Bilan annuel de la Municipalité de Kankan : 348 mariages et 40 décès !

Après les services de défense et de sécurité, notamment la police, la gendarmerie et la police militaire, c’était au tour du service de l’état civile de  la municipalité de Kankan, ce  mercredi 9 janvier 2019, de dresser son bilan au compte de l’année 2018. En 2018, selon les statistiques divulguées par les responsables dudit service, en tout 348 cas de mariage ont été célébrés et 40 cas de décès enregistré.

Au solde de ces activités pour l’année 2018, le service des états civils de la municipalité, a déchiffré au total 348 cas de mariage et seulement 40 cas de décès, selon Madame Diallo Doussou Keita, l’officier déléguée de l’Etat civil à la commune urbaine de Kankan.

Avec ce nombre maximal de mariage célébré en 2018, elle évoque en ces termes quelques difficultés auxquelles, son équipe et elle ont dû surmonter.

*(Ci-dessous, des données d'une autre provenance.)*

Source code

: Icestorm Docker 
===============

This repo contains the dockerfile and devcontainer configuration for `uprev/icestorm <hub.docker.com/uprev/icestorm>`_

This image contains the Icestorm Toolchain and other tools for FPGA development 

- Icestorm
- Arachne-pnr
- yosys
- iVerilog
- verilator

« Au niveau de la célébration de ces mariages ont est surtout confronté à l’indiscipline des accompagnateurs. Ils sabotent la cérémonie en faisant tout un boucan. Quand on les demande de garder le silence, ils nous manquent de respect. Par conséquent, pendant la lecture des textes de loi régissant la vie en couple, les droits et obligations du mariages, les mariés ne comprennent rien du tout ». A-t-elle fustigé.

En outre, force est de reconnaitre à Kankan, que bon nombre de citoyens après avoir célébré religieusement leurs unions, ne vont pas les déclarer à l’Etat civil. C’est pourquoi, dame Diallo Doussou Keita, termine son intervention en expliquant l’importance de l’acte de mariage dans la vie du citoyen.

«Les citoyens ne connaissent pas l’importance de l’acte de mariage. Quand tu vis par exemple dans pays de l’extérieur, laissant derrière toi ta famille, surtout pour les jeunes, à un moment tu auras besoin de prouver ton union. Alors que l’acte de mariage ne se délivre qu’en présence physique des deux conjoints ». A-t-elle rappelé.

A noter aussi que les cas de décès non plus, ne sont le plus souvent jamais déclarés auprès des services de l’Etat civil. D’où ce chiffre annuel très minime de 43 cas de décès dans la commune urbaine.

CHEICK-SEKOU BERTHE, CORRESPONDANT www.kababachir.com à Kankan.